▶ [Excerpt to read]:
──────

Commentary
Harvard Public Health School Offers Class on ‘Settler Colonialism’ in US, Israel
Share:
The Harvard T.H. Chan School of Public Health has decided the best way it can educate the future generation of public health professionals is by offering a course that characterizes the United States and Israel as engaged in “settler colonialism.”
The Spring 2025 course features readings from radical racial ideologues and is taught by an activist who openly pushes for racially discriminatory policies in the name of “antiracism” and health equity.
Per the Legal Information Institute, “settler colonialism” is “a system of oppression based on genocide and colonialism, that aims to displace a population of a nation … and replace it with a new settler population.”
The course is taught by Dr. Bram Wispelwey, an activist who openly advocates for increasing the role of “critical race theory” in medicine.
Wispelwey’s “Antiracist Agenda for Medicine” calls for a federal reparations program to ameliorate health disparities between races, and calls for health institutions to engage in active “antiracism” policies, such as by providing restitution to “harmed” populations.
Reparations are, of course, themselves a form of racial discrimination in which the public’s wealth is redistributed to recipients of the favored racial background.
Wispelwey also mentions the notion that racial concordance – when patients are treated by physicians of the same race – improves health outcomes.
As Do No Harm has shown, this argument lacks evidence. Four out of five systematic reviews of racial concordance have shown no positive impact on health outcomes.
The course asks students to understand “settler colonialism and its health impacts, as well as the remaining knowledge gaps in linking settler impact to current burdens of disease among indigenous, arrivant, and settler communities,” and draws upon “case studies from the United States and Palestine/Israel.”
A look at the course reading list reveals a number of radical activists: for instance, authors like Frantz Fanon, who advocated for violence against those deemed to be “colonizers” and deemed the “Western bourgeoisie” fundamentally racist.

──────

[Dataset entries]
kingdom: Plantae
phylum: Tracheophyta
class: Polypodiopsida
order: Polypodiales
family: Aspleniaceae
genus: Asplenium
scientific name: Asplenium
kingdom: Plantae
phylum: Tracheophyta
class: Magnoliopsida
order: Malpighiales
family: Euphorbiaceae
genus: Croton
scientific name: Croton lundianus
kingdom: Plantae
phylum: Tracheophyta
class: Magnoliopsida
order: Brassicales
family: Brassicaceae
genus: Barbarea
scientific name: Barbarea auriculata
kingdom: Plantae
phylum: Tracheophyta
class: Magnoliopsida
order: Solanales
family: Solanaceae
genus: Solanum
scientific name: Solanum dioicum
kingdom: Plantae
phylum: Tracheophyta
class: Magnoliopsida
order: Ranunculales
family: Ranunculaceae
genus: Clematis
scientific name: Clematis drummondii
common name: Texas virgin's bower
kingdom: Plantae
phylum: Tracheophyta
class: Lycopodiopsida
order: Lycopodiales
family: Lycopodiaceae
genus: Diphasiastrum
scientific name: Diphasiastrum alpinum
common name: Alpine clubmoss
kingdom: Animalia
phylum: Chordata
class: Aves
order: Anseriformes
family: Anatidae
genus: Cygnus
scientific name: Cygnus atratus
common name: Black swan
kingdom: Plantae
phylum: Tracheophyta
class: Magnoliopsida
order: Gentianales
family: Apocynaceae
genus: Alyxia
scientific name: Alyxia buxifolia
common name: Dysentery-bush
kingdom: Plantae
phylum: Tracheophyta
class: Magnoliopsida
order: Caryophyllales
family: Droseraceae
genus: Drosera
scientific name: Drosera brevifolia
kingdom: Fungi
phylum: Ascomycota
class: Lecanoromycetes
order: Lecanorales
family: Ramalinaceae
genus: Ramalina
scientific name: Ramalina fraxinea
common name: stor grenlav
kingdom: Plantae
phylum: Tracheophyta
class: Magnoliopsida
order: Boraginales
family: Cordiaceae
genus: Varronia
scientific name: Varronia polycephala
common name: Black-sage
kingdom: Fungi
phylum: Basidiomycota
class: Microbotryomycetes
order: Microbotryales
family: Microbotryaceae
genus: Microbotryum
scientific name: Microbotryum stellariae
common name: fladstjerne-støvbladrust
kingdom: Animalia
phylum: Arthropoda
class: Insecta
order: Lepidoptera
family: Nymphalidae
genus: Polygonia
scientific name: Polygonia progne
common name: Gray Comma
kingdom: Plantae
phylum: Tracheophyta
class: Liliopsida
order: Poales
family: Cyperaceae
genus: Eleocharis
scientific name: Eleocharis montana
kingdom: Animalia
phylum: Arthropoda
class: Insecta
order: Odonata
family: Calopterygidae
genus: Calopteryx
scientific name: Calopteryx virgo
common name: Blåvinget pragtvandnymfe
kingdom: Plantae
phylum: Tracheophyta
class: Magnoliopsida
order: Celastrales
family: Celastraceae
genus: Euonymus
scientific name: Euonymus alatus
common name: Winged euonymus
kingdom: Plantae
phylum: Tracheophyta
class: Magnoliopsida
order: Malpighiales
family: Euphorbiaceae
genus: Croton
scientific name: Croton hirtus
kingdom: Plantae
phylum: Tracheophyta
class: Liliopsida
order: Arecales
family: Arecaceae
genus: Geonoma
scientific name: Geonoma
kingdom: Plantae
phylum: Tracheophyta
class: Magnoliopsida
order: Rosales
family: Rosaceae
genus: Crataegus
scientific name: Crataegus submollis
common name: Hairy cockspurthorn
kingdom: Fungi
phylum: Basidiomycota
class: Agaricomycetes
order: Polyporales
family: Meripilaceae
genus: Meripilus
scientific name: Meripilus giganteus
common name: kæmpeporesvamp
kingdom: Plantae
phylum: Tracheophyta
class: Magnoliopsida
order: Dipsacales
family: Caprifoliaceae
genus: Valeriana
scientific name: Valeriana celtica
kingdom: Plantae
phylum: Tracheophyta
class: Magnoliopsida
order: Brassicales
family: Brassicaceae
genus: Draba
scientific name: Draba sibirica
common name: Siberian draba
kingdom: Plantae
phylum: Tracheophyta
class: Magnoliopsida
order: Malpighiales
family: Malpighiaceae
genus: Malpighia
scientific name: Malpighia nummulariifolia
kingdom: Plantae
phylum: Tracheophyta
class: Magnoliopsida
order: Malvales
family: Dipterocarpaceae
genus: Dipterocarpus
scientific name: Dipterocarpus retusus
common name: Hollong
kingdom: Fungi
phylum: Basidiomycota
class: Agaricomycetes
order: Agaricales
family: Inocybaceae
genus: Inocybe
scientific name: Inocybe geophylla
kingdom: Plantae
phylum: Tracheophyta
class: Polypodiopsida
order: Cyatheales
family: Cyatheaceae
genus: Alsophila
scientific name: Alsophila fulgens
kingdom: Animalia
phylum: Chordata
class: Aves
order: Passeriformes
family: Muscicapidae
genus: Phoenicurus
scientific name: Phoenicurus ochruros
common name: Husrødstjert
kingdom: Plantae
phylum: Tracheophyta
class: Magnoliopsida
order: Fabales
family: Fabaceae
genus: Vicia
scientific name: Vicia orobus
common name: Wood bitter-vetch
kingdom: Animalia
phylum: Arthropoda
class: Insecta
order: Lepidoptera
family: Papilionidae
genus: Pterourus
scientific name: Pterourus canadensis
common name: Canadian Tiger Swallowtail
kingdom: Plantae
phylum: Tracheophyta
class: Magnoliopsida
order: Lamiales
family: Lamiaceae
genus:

──────

▶ [Tasks to complete]:
- a) Translate into Spanish the following sentence from the commentary on the Harvard course: "Four out of five systematic reviews of racial concordance have shown no positive impact on health outcomes."
- b) Return the passage of the commentary on the Harvard course starting at "Per the Legal" and ending at "favored racial background.", copied without any changes.

▶ [Solutions to the problems]:
- a) Cuatro de cada cinco revisiones sistemáticas sobre la concordancia racial no han mostrado ningún impacto positivo en los resultados de salud.

- b)
Per the Legal Information Institute, “settler colonialism” is “a system of oppression based on genocide and colonialism, that aims to displace a population of a nation … and replace it with a new settler population.”
The course is taught by Dr. Bram Wispelwey, an activist who openly advocates for increasing the role of “critical race theory” in medicine.
Wispelwey’s “Antiracist Agenda for Medicine” calls for a federal reparations program to ameliorate health disparities between races, and calls for health institutions to engage in active “antiracism” policies, such as by providing restitution to “harmed” populations.
Reparations are, of course, themselves a form of racial discrimination in which the public’s wealth is redistributed to recipients of the favored racial background.